A few months ago, in spring 2014, the former President of Slovakia Ivan Gašparovič received a gold medal from Charles University in Prague for his “efforts in the development of cooperation and understanding between nations”. Despite today’s evidently peaceful relations between the two countries, Gašparovič was keen to stress relief and joy that the fears for the division were not displayed in the squares. We can take his words lightly, even in terms of diplomatic trivialities, but if we linger on it a while (the theme of anniversaries) we realize that the Velvet Divorce is a precious moment of recent European history.
Especially in the current context, in which the continental scene is full of separation, real or desired, violent and non-violent: Scotland, Ukraine, Catalonia, Ukraine, Belgium, Basque Country, Georgia, Moldova to name those in recent memory. Where can one find a comparison with the Czechoslovakian merit or fortune?

One of the reasons (though nothing can be exhaustive in situations of such complexity) dates back to autumn 1989. In the turmoil of transition, nothing creates union more easily than finding a common enemy. The social sciences call the phenomen “othering” from the English word “other”, i.e. you create a movement in opposition to the foreign element. The enemy, so useful at times when someone is needed to blame, but without putting too much at stake. Likewise, Czechoslovakia found it in “communism”, more than in the regime, which was made and supported by an inert majority which was too large to be accused, so the enemy was the idea. This led people to deduce that this evil had been imposed by an external factor to the Czechoslovak people i.e. from the East, the Soviet Union. In fact many commentators spoke of the “return to Europe” of Prague, going home, to its true origins.

A movement that removed some historical stages (such as the fervor with which the Czechs embraced socialism in the elections of 1946), but yet extremely effectively. In this way, the country was able to minimize the internal strife, pointing decidedly to the Soviets as the spreaders of the disease.

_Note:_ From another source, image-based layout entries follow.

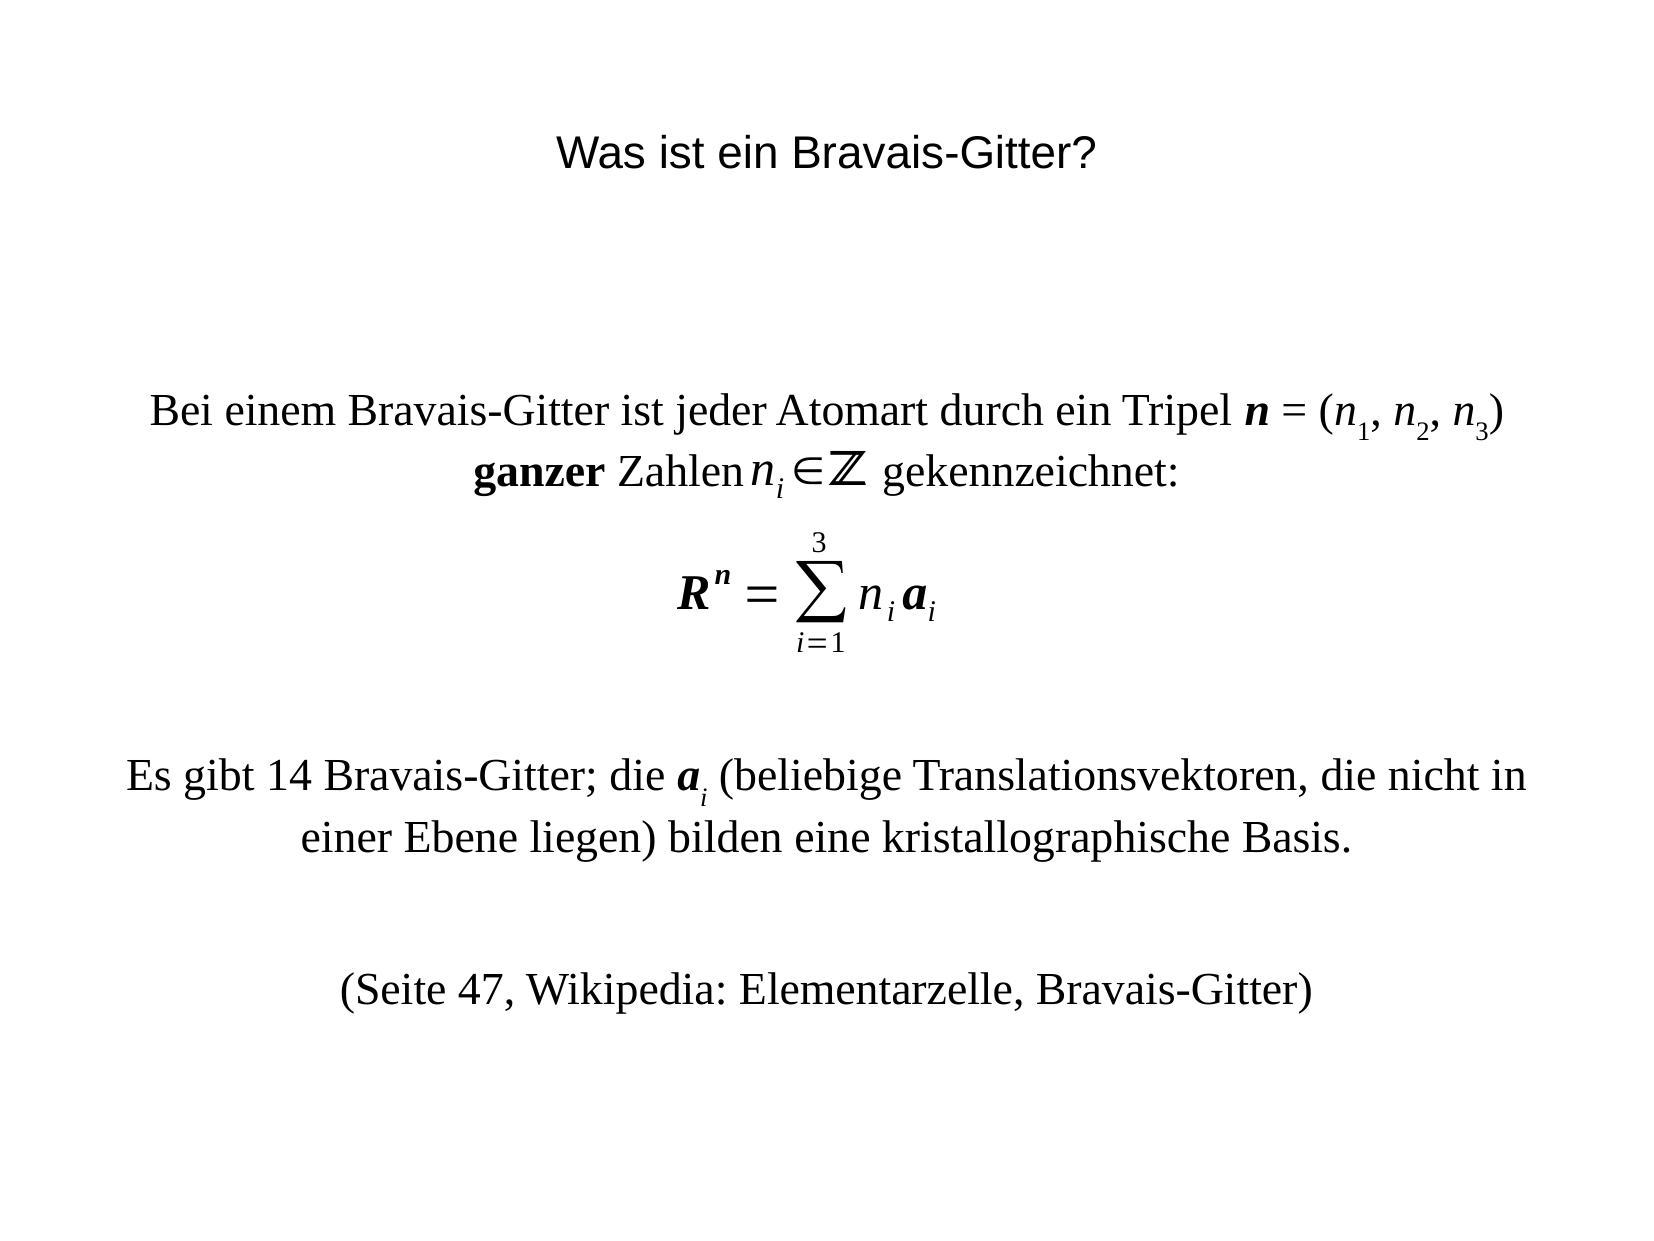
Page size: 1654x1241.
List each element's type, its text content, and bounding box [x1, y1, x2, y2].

chart [738, 441, 882, 507]
subtitle Bei einem Bravais-Gitter ist jeder Atomart durch ein Tripel n = (n1, n2, n3) ganzer Zahlen gekennzeichnet: Es gibt 14 Bravais-Gitter; die ai (beliebige Translationsvektoren, die nicht in einer Ebene liegen) bilden eine kristallographische Basis. (Seite 47, Wikipedia: Elementarzelle, Bravais-Gitter) [82, 290, 1571, 1109]
title Was ist ein Bravais-Gitter? [82, 49, 1571, 257]
chart [661, 524, 950, 662]
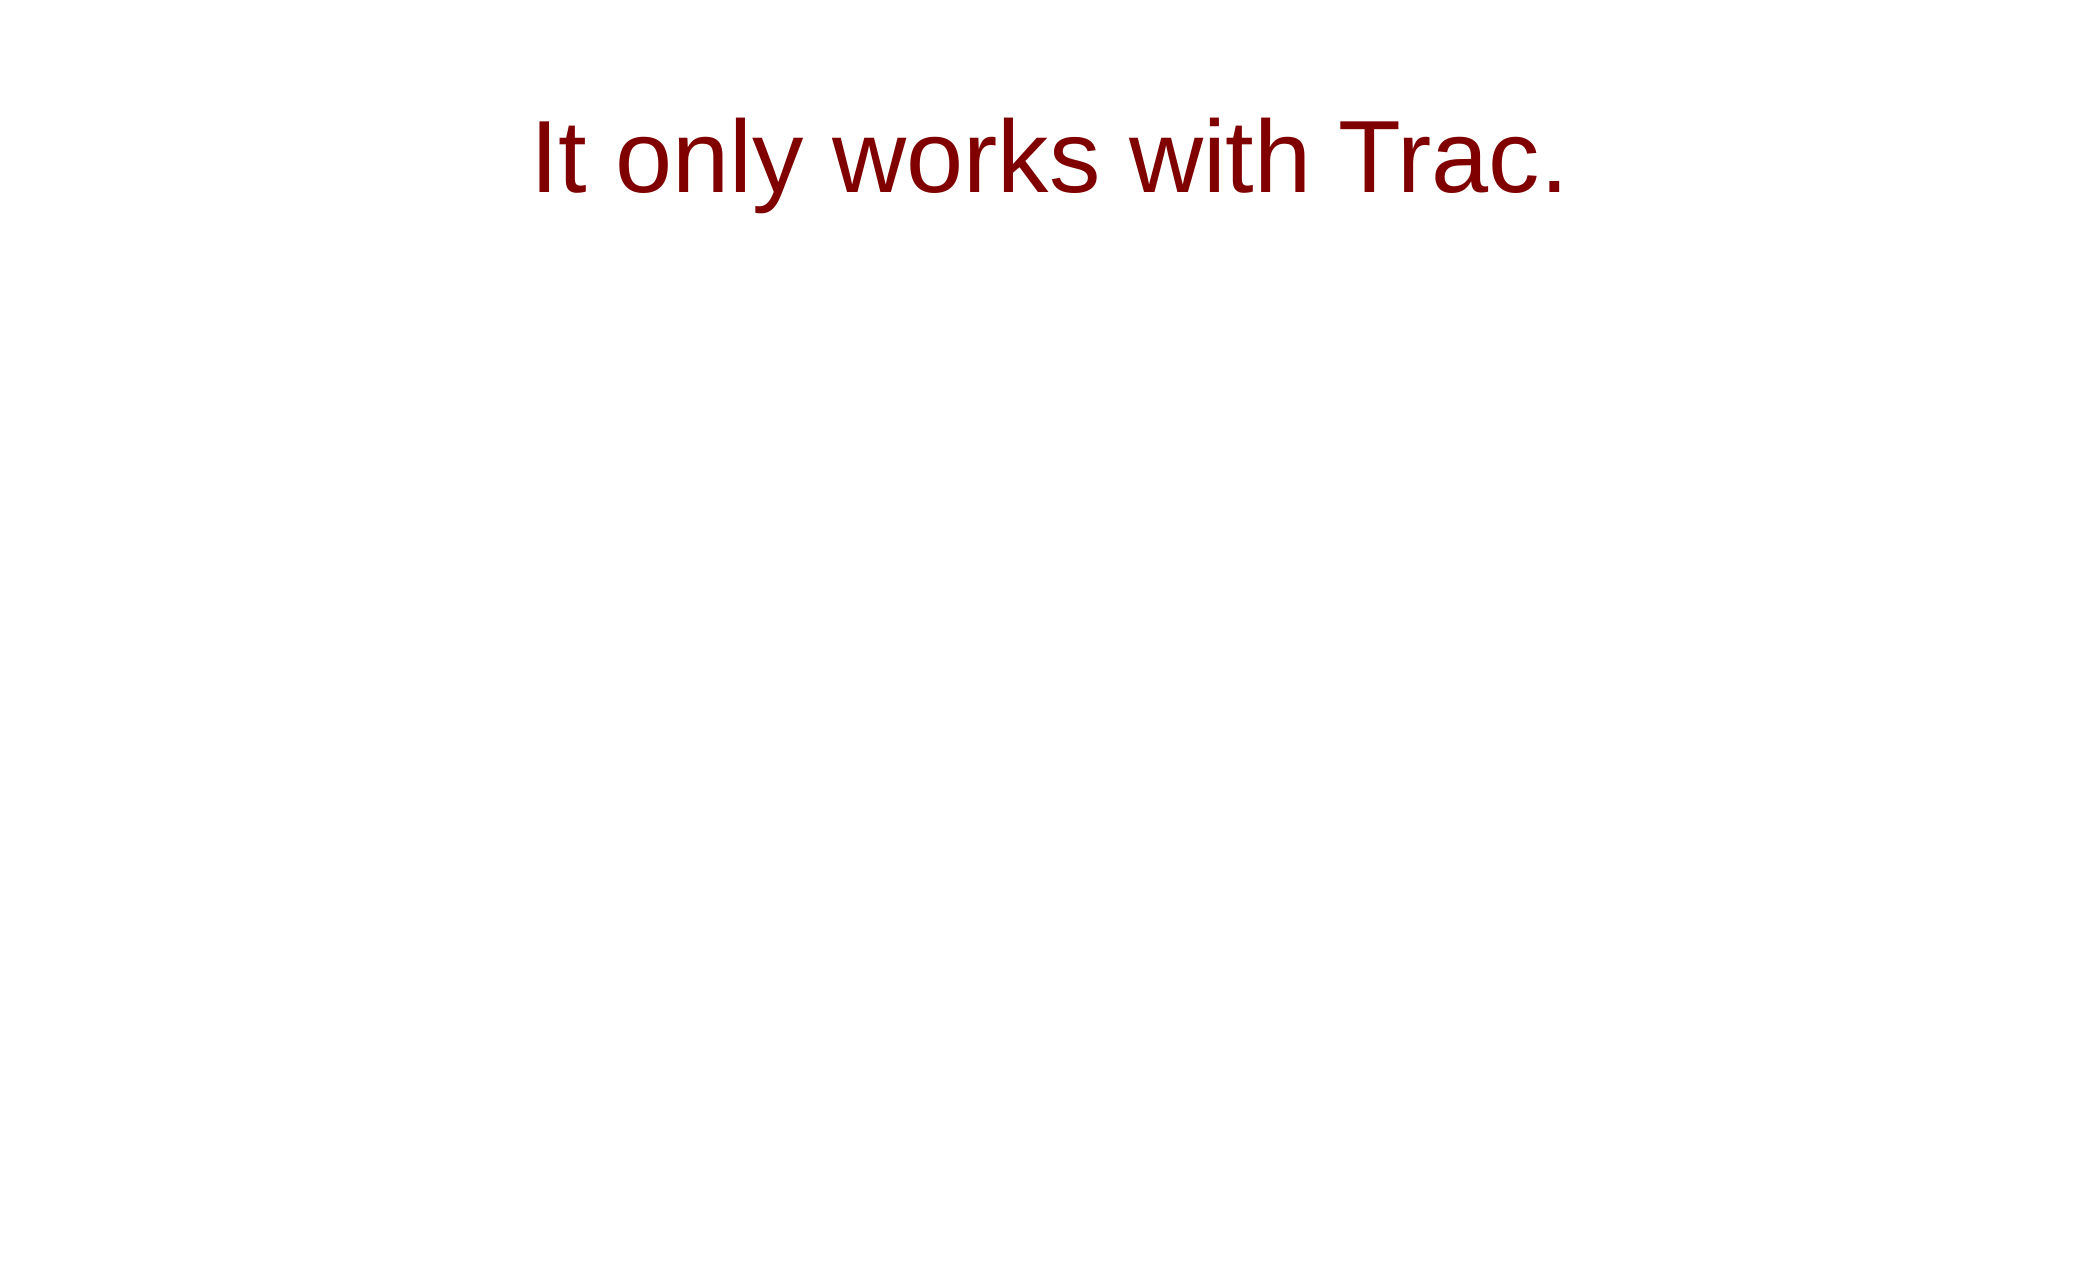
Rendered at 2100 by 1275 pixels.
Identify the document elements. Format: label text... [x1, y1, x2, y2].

title It only works with Trac. [105, 50, 1995, 264]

Judging an entire population would have been insane, as well totally cancelling a possible ruling class. Diluting the responsibility calmed the waters, to the point of handling the clash between the two national groups with delicacy, with a “velvet”, to be precise, touch. Shadows remain, but considering the range of possible (and unforeseen) options, it was, and it should be remembered as a fortunate, successful revolution, the luck therefore being that it had a scapegoat!

The entusiastic movement against Moscow and the past, with a bit of confusion regarding the present, would be conveyed in the speech to the nation delivered by President Havel on New Year’s Eve of 1991. “We defeated the monolithic, visible and clearly identifiable enemy, and now, led by our discontent and the need to find a living culprit, let us find the enemy among ourselves”, and shortly afterwards, “Our society is still in a state of shock”.

Looking further at the division of Czechoslovakia and into the eyes of a “Yugoslav” observer, we note the absence of this “fortune”. The purification of Prague was not possible in Yugoslavia, where for forty years the government strongly clashed with the Kremlin. In Belgrade there were neither “men of Moscow” nor Soviet impositions. In no way was it able to appease the rise of internal antagonisms except through the terrible destruction of the state itself.

We could say that the satirical cartoon, which appeared a while ago on the Respekt magazine cover (December 2012), with Václav Klaus and Vladimír Mečiar, political sponsors of the respective factions (nations!), who divided Czechoslovakia not only in an arbitrary way, but an almost childish one. “No, I’ll take the Czech Republic, I said it first”, says Klaus recalling a division created ad hoc, undemocratic and forced, but nevertheless, a hindrance, that could not possibly have ended better.